まずは彼女の好きなものに乗って、かわいいショーも見て。
お昼を食べた後はちょっと怖いアトラクションをお願いして彼女を困らせてみたり。
そして最後は夕暮れの観覧車。
そこで、先週に続いて手を繋ぐ。
その前に繋げればなお良い。
完璧なデート計画。
言っちゃえば、先週一回このデートコースを回った。
失敗はない。
と、ここまで気合入れてきたのに、彼女は特にはしゃぐこともなく、緊張することもなく、本当に普通だった。
楽しそうにはしていたけれど。
ガチガチに緊張している僕がバカみたいだ。
先週は彼女と初めて手を繋いで着実に関係を深めていると感じていたのに、ただの独りよがりだったのかもしれない。
もしかしたら、もう僕に飽き始めているのだろうか。
この気合も、彼女にとっては面倒くさいのかもしれない。
少々落ち込み気味で、でも最後は彼女から観覧車に乗ろうと言ってくれたので二人で乗った。
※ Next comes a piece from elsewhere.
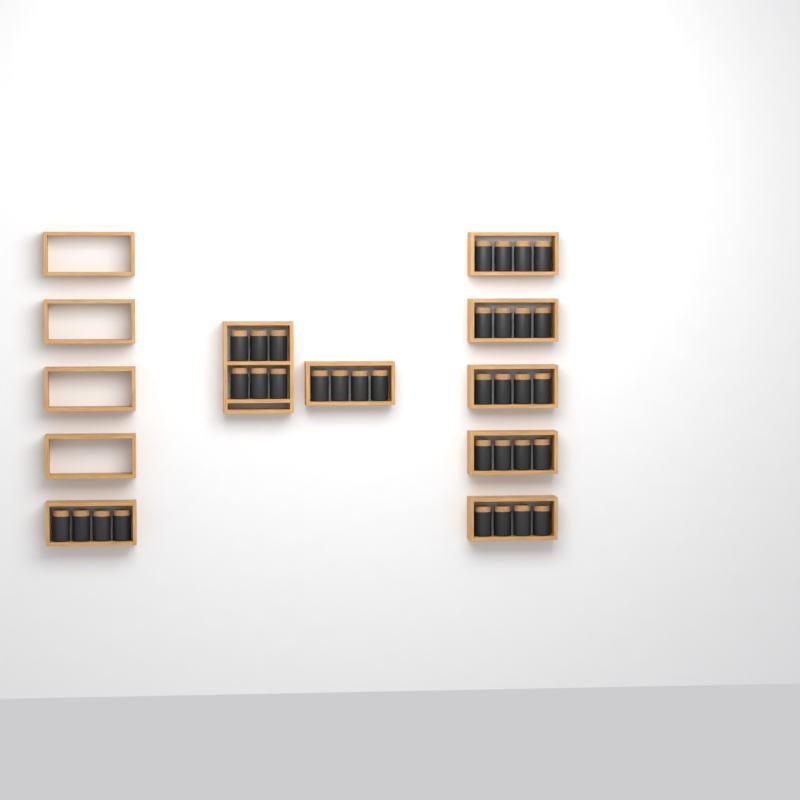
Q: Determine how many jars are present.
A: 34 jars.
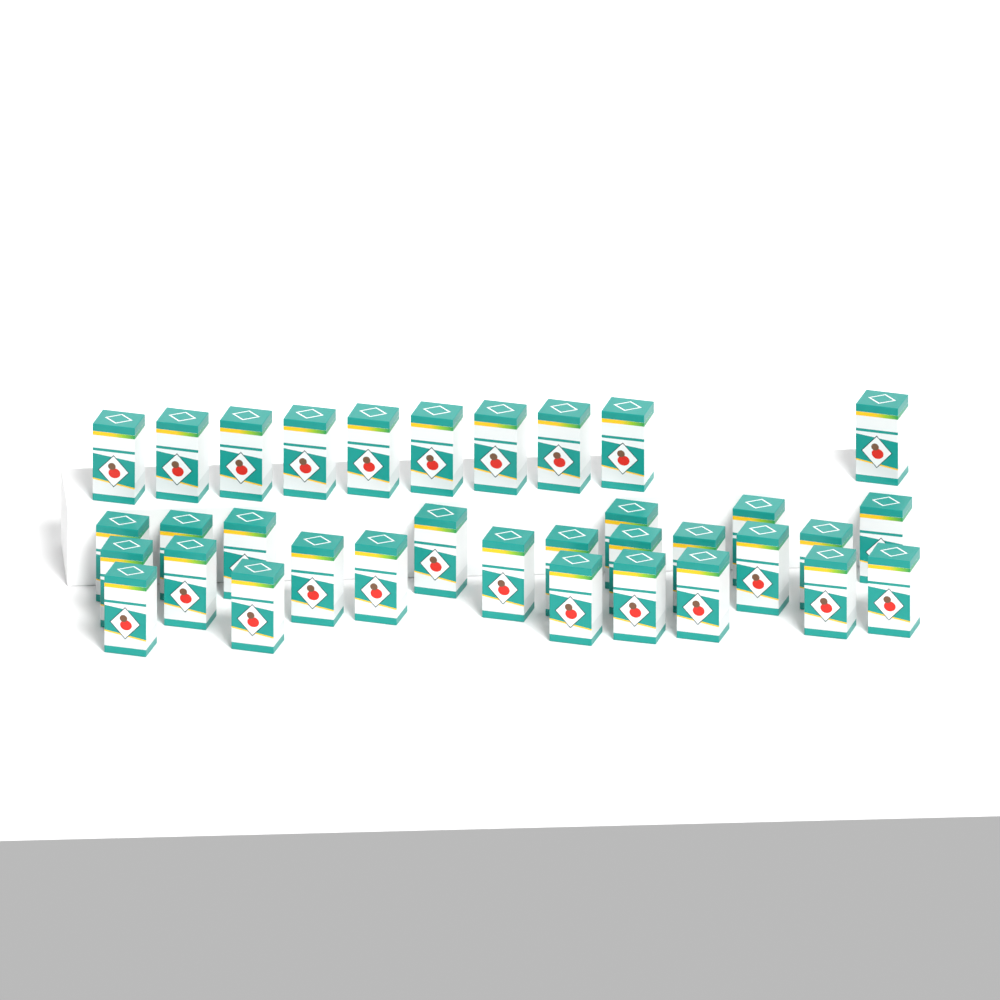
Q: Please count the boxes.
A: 34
ゆっくりゆっくりテッペンまで登って、あとはもう下りるだけ。
「今日ね。私、とっても楽しかった」
彼女が突然話しだした。
「でもさ、ヒロ君が気合入りまくりでいかにも『楽しいでしょ!』って顔してくるから、なんか素直に感想言うのが恥ずかしくって」
「……ごめん」
やっぱり僕の一人相撲だった。
「はぁ……」
と、思わずため息が出てしまった。
彼女の前で失礼だと思ったけど、昨日からの緊張の疲れと自分の情けなさが相まって、どうにも止められなかった。
そしたら彼女は真剣な眼差しで僕を見つけてくる。
僕は思わず背筋が伸びる。
「ねぇ、ヒロ君。手、出して」
彼女が自分の手を伸ばしながら言う。
僕は「え?」と間抜けな声を出してしまった。
「手……」
彼女が自分の手をさらに突き出しながら言う。
僕は言われる通りに右手を出す。
その手を、彼女の柔らかい手が優しく包んだ。
「え!」
「私ね、この前初めて手を繋いだとき、とっても安心したの。ヒロ君と手を繋ぐことがとても自然なことに思えた。今もね、とっても安心する。ちょっとドキドキするけど」
彼女が握る手をきゅっと強めながら言った。
「だからね?私たち、きっと一緒にいる。きっとずっと一緒にいるよ。だってこんなに自然なんだもん。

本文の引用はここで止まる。